Respiratory patterns in anesthetised rats before and after anemic decerebration.

Experiments were undertaken to test the comparability of changes in respiratory frequency and tidal volume during hypoxia and hypercapnia in rats with and without intact peripheral chemoreceptors and with intact vagi. Neural organisation of respiratory control was perturbed by anemic decerebration, achieved by ligation of the common carotid and basilar arteries. Ischemia of the brain was produced as far candal as the rostral pontine nuclei involved in respiratory control but left the medulla well perfused.
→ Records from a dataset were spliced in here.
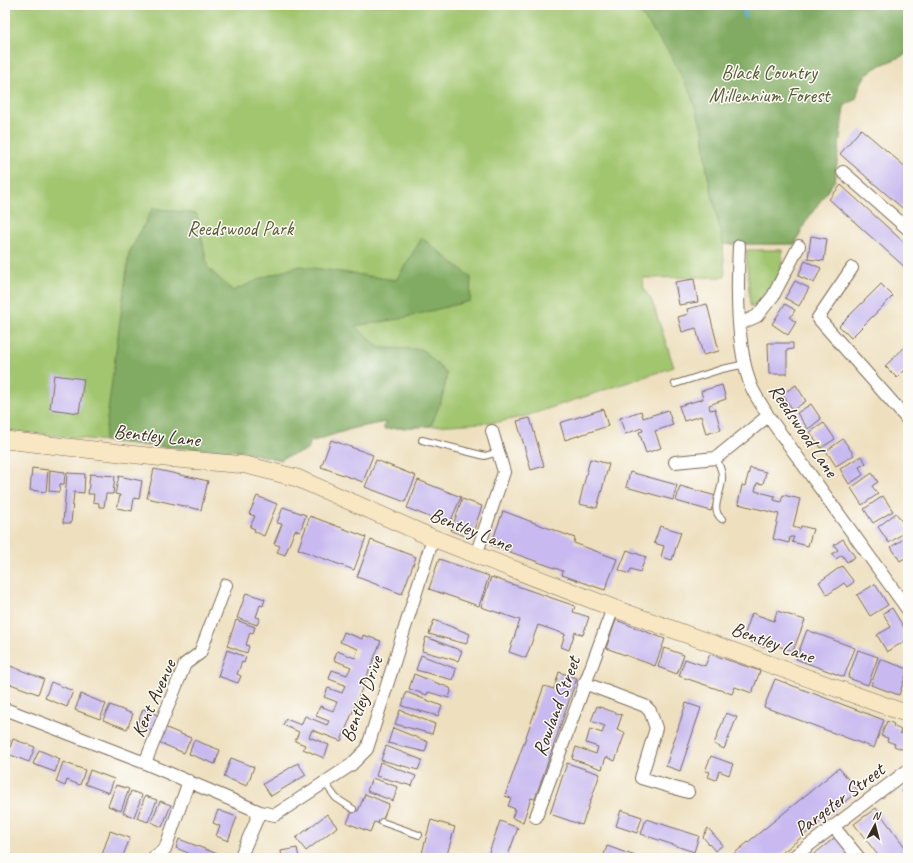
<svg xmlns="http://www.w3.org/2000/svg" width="913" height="863" font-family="Caveat,sans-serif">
<rect width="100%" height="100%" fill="#fdfcf7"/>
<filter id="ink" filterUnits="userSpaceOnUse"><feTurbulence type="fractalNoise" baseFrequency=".025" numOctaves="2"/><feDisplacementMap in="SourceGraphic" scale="8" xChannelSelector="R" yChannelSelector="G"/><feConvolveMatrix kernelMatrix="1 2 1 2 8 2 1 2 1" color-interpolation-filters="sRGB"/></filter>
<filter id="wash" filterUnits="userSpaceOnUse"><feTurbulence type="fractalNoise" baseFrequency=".012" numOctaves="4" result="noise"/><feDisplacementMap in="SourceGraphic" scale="16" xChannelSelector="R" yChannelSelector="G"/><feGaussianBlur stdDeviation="0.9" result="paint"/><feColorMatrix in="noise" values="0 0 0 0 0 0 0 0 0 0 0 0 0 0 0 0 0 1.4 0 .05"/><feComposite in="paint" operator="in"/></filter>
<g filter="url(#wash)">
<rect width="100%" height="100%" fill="#eee0bf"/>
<path fill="#a2c66f" stroke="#6e7846" d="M5,5H908V53C880,68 863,64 856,99L844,106L833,180L805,223L795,244H723L725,277L643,278L644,289L652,301L674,367L526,416L498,422L384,429L385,422L354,428L310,442L308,450L285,457L281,460L239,451L163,447L5,430Z
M746,250H782C782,256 782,263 781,269C779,281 765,305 751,307L750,304Z"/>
<path fill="#81ab62" stroke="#5e6a40" d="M635,5H908V53C880,68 863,64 856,99L844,106L835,180L805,223L795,244H723L707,172L703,131L690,92L670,54Z
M153,208L197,214L208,268L233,291L264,277L300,266L396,280L422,238L471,277L470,301L399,319L355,326L380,348L422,349L447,374L443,396L431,426L384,429L385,422L354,428L310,442L308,450L285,457L281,460L239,451L163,447L104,441L129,253Z"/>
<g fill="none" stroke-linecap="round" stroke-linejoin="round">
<path stroke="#60afda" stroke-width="4" d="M744,16L745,5"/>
</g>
<g id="blocks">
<path fill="#c8baf0" d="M861,129L908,169V213L840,154Z
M841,185L908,246V270L829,199Z
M811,236L827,239L824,261L808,259Z
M805,261L821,268L814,283L798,276Z
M694,279L698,302L679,305L675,282Z
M795,281L809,288L799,306L785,298Z
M881,284L893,296L851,338L839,326Z
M707,304L719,351L703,355L696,328L682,332L678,317L688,314L687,309Z
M785,304L795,310L790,318L796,322L788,335L772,324Z
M768,343H793V349L787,350V374H769Z
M908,344V367L897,378L885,366Z
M54,375L84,379L79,413L50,409Z
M722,385L726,399L709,405L710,410L715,409L721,430L706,434L701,416L684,421L679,406L703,399L701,391Z
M796,385L806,401L793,410L782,394Z
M811,404L821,419L808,429L797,413Z
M603,409L608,426L565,440L560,423Z
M668,410L673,425L655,431L661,448L646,453L639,432L643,431L642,428L625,434L620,418L641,411L643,418Z
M530,418L544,466L531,470L517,421Z
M824,423L835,439L821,448L810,432Z
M843,439L854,455L836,466L826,451Z
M331,440L373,455L363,482L321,467Z
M861,456L866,463L859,467L863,475L849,484L840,469Z
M590,459L609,464L597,508L579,504Z
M376,460L416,476L405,502L365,487Z
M32,468L48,470L46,492L30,490Z
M750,468L766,472L763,484L757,483L755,491L775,496L774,500L781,502L783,495L800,499L793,527L800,529L801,526L813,529L808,546L792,542L794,537H790L789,543L773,539L779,514L738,504L742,485L745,486Z
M154,469L208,481L201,510L147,498Z
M50,470L65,472L64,484H60L59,492L49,491Z
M630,472L677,485L673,500L626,487Z
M67,473L85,474L84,493L74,492L71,523H63Z
M872,473L878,482L872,486L878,494L862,505L851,488Z
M90,474L115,476L113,494H106L104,507H99V503L93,502L94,494H88Z
M119,476L142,481L139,499L134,498L132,511L117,508L120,495L115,494Z
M418,480L461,497L449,525L407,508Z
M680,486L716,496L711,511L676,501Z
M257,496L277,504L264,536L254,531L255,529L250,527L255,516L249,514Z
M883,496L893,511L873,523L864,509Z
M462,499L482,506L471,538L451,531Z
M283,507L306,515L300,532L295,530L285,555L277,552L280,546L274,544L282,524L277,523Z
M503,511L575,538L574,543L617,559L605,590L562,575L563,571L491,545Z
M896,513L908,530L889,543L878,527Z
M310,516L366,537L354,570L298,549Z
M660,526L681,532L672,560L661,557L664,546L654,543Z
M908,536V556L900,561L891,547Z
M843,539L855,557L847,562L842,555L836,559L832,554L838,550L834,545Z
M371,540L416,557L402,594L357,577Z
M627,550L646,557L640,572L631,569L629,574L619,570Z
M439,559L489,576L479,606L429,589Z
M842,566L854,582L847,587L844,583L827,595L819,582Z
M491,577L575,606L573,612L589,617L583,635L575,632L569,650L561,647L565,634L538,625L526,658L509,652L520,620L481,607Z
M875,584L888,605L870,616L857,595Z
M246,593L265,599L263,606L260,605L256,617L260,618L257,625L237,618Z
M892,608L908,634V639L887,652L877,635L891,627L883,613Z
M777,611L805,620L793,651L766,642L764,647L743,639L752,613L774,621Z
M236,620L255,627L253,633L250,632L246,645L249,646L247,653L227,646Z
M434,620L470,634L466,644L429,634Z
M616,620L665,639L655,666L606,648Z
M807,630L855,648L844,677L796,659Z
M344,632L362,639L363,635L381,641L341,741L312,730L309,737L329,745L324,758L303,749L305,745L295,741L299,732L283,725L286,719L301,725L305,716L327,725L329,721L316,716L320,706L333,711L337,702L324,697L328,688L342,693L345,685L329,679L332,670L347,675L351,667L334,660L337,651L355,658L358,649L340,642Z
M426,637L462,651L458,661L422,651Z
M664,648L684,655L677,674L658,667Z
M227,650L246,657L244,663L242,662L237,674L241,676L238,683L218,676Z
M858,650L878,657L868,685L848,678Z
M710,654L760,671L752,693L735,687L732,694L679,676L685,659L705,666Z
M421,655L456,669L453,680L416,670Z
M880,659L908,669L899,695L871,685Z
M5,664L44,679L38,694L5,682Z
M559,672L577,678L535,799L531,798L523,822L512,818L515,809L508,806L511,798L505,796L544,686L554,689Z
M414,674L450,688L451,691L449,698L428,692L427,695L409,689Z
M775,679L884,720L874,748L764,707Z
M51,682L73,691L67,707L45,698Z
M908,686V699L903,697Z
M406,692L442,706L438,716L402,706Z
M81,694L106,704L100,719L75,710Z
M686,703L701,708L680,771L666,766Z
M110,705L133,714L127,729L103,720Z
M597,706L622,715L617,730L625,733L615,761L606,757L602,769L572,759L576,747L596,754L598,747L586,743L590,729L602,733L605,726L591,721Z
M143,709L160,716L153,731L137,725Z
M400,710L435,724L432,734L395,724Z
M726,713L737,717L724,749L714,744Z
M887,721L894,724L893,726L901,730L900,733L908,736L907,751L894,746L895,744L887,741L888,738L881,736Z
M164,727L191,738L184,753L158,742Z
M393,728L428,742L425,752L388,743Z
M5,738L10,740L5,752Z
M13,739L35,747L29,762L8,754Z
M194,740L220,750L215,764L189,754Z
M386,746L422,760L418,770L381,760Z
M39,750L60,759L55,772L33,764Z
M711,756L733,764L729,775L719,771L716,780L708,777L710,772L705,771Z
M231,758L254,767L247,786L224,777Z
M63,762L85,770L80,785L67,780L65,786L56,782Z
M380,762L416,776L412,786L376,776Z
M298,763L306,775L271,796L263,784Z
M567,763L600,774L582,825L550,814Z
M839,768L858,791L776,858H733L731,856Z
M90,770L114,779L109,793L85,784Z
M372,778L398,787L393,801L367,791Z
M116,785L129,789L121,811L108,806Z
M908,786V798L902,791Z
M131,791L142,795L134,817L123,813Z
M365,794L389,804L381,824L374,822L370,832L347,823L353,809L358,811Z
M145,796L157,800L148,822L137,818Z
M160,801L171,805L162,827L151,822Z
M876,808L908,851L907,858H880L854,824Z
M218,810L237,817L228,841L216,836L220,826L213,823Z
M621,810L642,817L637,833L616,826Z
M327,814L337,827L306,851L296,838Z
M646,819L699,836L694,852L641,834Z
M431,820L455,827L446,858H438L422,853Z
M500,821L518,828L507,858H487Z
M708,828L723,845L715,851L703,837Z
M110,831L130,838L122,858H101Z
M837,836L854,858H809Z
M179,839L220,855L218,858H194L195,856L176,848Z
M607,846L641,858H603Z
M297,848L299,858H282L281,851Z"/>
</g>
</g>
<g filter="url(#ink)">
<use href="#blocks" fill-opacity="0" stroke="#7a6a56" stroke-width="1"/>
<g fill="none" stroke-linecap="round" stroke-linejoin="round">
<defs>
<path id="lane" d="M675,384L722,369L746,364
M422,440L485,456L498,452
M716,458C719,465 723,471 722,479C722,493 709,509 722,519
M325,783L336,798L353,809
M382,822L419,835"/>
<path id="street" d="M843,172L908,229
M739,246C737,288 736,347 751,386C755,396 763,406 768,416L908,610
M852,268L818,318L908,420
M740,324L757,316L773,296L799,246
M675,462L716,458L768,416
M476,555L504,472L492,431
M584,683L645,706L650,711L656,728L641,778L688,792
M5,709L145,763L260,812
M145,763L185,664L200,653L226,585
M536,817L613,608
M833,826L859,858
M153,858L165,849L189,781
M240,858L260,812L275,815L351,765L367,749L433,538
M792,858L908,770"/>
<path id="secondary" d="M5,440L165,458L246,465L297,478L433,538L613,608L908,714"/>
</defs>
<use href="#lane" stroke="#7a6a56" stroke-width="8"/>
<use href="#street" stroke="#7a6a56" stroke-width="14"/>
<use href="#secondary" stroke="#7a6a56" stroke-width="18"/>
<use href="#lane" stroke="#fff" stroke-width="6"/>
<use href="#street" stroke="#fff" stroke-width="12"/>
<use href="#secondary" stroke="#f9e7c3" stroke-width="17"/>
</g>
</g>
<g text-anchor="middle" stroke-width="3" stroke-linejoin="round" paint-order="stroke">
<g font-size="20" fill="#5a5936" stroke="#fdfcf7">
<text x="769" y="79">Black Country<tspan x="769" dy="23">Millennium Forest</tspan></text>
<text x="240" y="235">Reedswood Park</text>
</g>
<g font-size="20" fill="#3b2a1e" stroke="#fdfcf7">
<text transform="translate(804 430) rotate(56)" y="7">Reedswood Lane</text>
<text transform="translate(157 435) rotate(6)" y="7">Bentley Lane</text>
<text transform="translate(471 529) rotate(22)" y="7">Bentley Lane</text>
<text transform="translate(773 642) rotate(20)" y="7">Bentley Lane</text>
<text transform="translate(153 698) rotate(-66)" y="7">Kent Avenue</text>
<text transform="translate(361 699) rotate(-70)" y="7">Bentley Drive</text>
<text transform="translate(556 706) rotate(-70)" y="7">Rowland Street</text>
<text transform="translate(839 799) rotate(-37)" y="7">Pargeter Street</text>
</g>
</g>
<rect width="913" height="863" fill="none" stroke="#fdfcf7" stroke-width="20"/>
<g transform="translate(875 825) rotate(7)" stroke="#fdfcf7" stroke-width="3" paint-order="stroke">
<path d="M0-3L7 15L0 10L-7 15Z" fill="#3b2a1e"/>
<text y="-6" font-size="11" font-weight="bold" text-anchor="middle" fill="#3b2a1e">N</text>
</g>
</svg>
The dominant respiratory effect in animals breathing air or oxygen was polypnea with hypocapnia (mean PaCO2 when breathing air 24.7 mmHg, when breathing oxygen 29.6 mmHg). After decerebration the increase of ventilation produced by breathing 10% O2 in N2 was reduced compared with responses in the intact state but levels of ventilation (V1) in hypoxia were similar to those before decerebration. After decerebration, the increase of ventilation produced by breathing 5% CO2 was greatly reduced and the level of V1 in animals breathing CO2 was significantly less than in the intact state. Intermediate changes were seen in animals breathing 2-3% CO2 which converted the hypocapnia (PaCO2 30.9 mmHg) to eucapnia (PaCO2 46.4 mmHg). In the intact state, hypoxia dominantly caused increased frequency (f) and hypercapnia caused increased tidal volume (VT); after decerebration, hypoxia produced reduction of VT while hypercapnia produced reduction of f. Bilateral carotid sinus nerve section in decerebrate animals eliminated the ventilatory response to hypoxia but left the responses to hypercapnia unaltered. The results point to differences in the mechanisms by which hypoxia and hypercapnia influence respiration in both intact and decerebrate animals with carotid sinus and vagus nerves functional. The differences can now be interpreted in terms of specific neural features of respiratory control.